A catalyst, some hindering factor, some buttressing force that could intercede. He had found the death and the violence and the stupidity of this life—now he had to find his way out of it. At least for a while. He had to go away and search for something insubstantial.
Decency? Was that it? Was that what he wanted? He didn't know. Perhaps that was the word and the act and the insubstantial he sought. But he knew one thing. There was quiet in him now. There was no longer any anger and any hurt and any frustration. It was all quiet, too quiet, inside him.
A quiet that these streets would not long tolerate.
Candle would end his days in some prison, it was as certain as a token in the turnstile or no ride. But so what if one Candle was gone, or one Beast was dead, or one Morlan had been halted? There would be others. There had to be others. For where the dirt and the hunger and the anger bred violence, there would be human flies to feast on the carcasses of the weaker. As those flies themselves were caught up in the city's suffocating web.
No, to find what it was he sought—and he had no way of knowing what it was he sought—he must get away from here. Not to run in fright, not to be alone, but just because there was nothing here. These streets had held him long enough. Now they were wasteland.
Here there was only the web and the knife and his fists.
He had sworn he would never raise his hands to anyone again.

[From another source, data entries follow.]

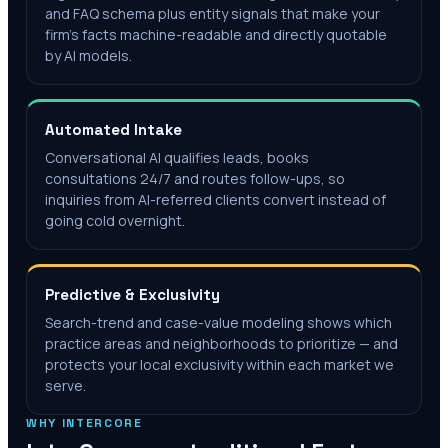
and FAQ schema plus entity signals that make your
firm's facts machine-readable and directly quotable
by AI models.
Automated Intake
Conversational AI qualifies leads, books
consultations 24/7 and routes follow-ups, so
inquiries from AI-referred clients convert instead of
going cold overnight.
Predictive & Exclusivity
Search-trend and case-value modeling shows which
practice areas and neighborhoods to prioritize — and
protects your local exclusivity within each market we
serve.
WHY INTERCORE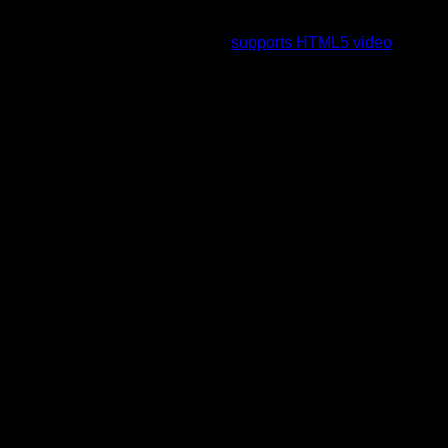
To view this video please enable JavaScript, and consider
upgrading to a web browser that
supports HTML5 video
.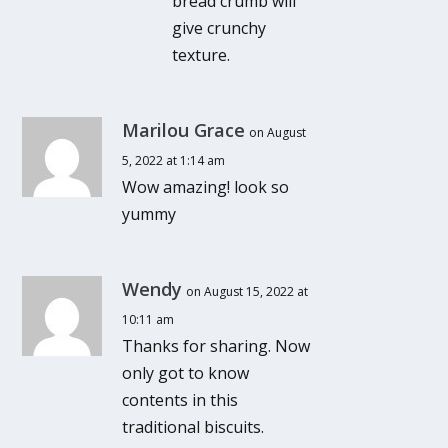
bread crumb will
give crunchy
texture.
Marilou Grace
on August
5, 2022 at 1:14 am
Wow amazing! look so
yummy
Wendy
on August 15, 2022 at
10:11 am
Thanks for sharing. Now
only got to know
contents in this
traditional biscuits.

But what good was that promise if he remained here? No good, for the streets had their own rules, and you could not beat them. You could only pass, and hope to escape that final jackpot. The jackpot that bound you once more into the web. So he had to go away.
He took the subway to Times Square and he got off and walked past the glaring, neoned, never-asleep squares that beckoned him—and he ignored them. He walked till he came to the movie where he had picked up the girl. How long ago was it? Weeks? Years? Eternities? He had no way of gauging the time. Not only had things happened, but he had become a different person since then. He had changed so very much, and lost so much, and found nothing to replace it.
He stood in front of the theatre and waited.
He did not know if it would be a good thing or a bad thing or just another emptiness, but he knew he wanted to do it this way. She was lonely, too. She was alone and empty and tired and together they might find that insubstantial he sought. They were both alone, but at least it was better to be alone together. What had been her name? Teresa? Yes.
She would come back to that movie one night. He knew that. She would, because she had his coin and she would have to. He did not know why he knew, but he was sure.
So he left his neighborhood and he left his streets and soon he would leave his city—which held the life that had been Rusty Santoro.
All that, behind him.
But oddly, the city did not care at all.